- Task brief: Word for word, please copy the listing below, with its pictures left out.
================================
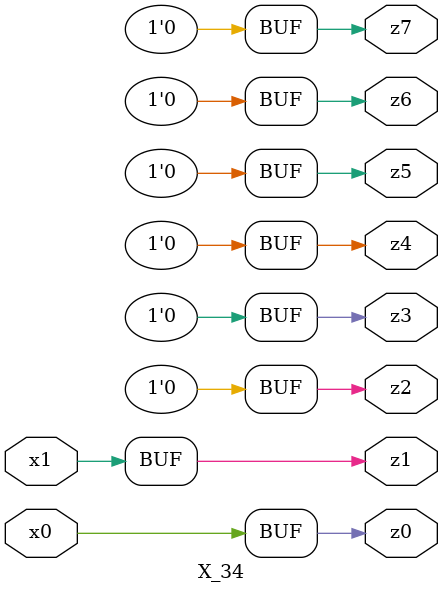
<source format=v>

module X_34 ( 
    x0, x1,
    z0, z1, z2, z3, z4, z5, z6, z7  );
  input  x0, x1;
  output z0, z1, z2, z3, z4, z5, z6, z7;
  assign z0 = x1 ? x0 : x0;
  assign z1 = x0 ? x1 : x1;
  assign z2 = 1'b0;
  assign z3 = 1'b0;
  assign z4 = 1'b0;
  assign z5 = 1'b0;
  assign z6 = 1'b0;
  assign z7 = 1'b0;
endmodule



</source>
================================
- Output of the task:
<source format=v>

module X_34 ( 
    x0, x1,
    z0, z1, z2, z3, z4, z5, z6, z7  );
  input  x0, x1;
  output z0, z1, z2, z3, z4, z5, z6, z7;
  assign z0 = x1 ? x0 : x0;
  assign z1 = x0 ? x1 : x1;
  assign z2 = 1'b0;
  assign z3 = 1'b0;
  assign z4 = 1'b0;
  assign z5 = 1'b0;
  assign z6 = 1'b0;
  assign z7 = 1'b0;
endmodule



</source>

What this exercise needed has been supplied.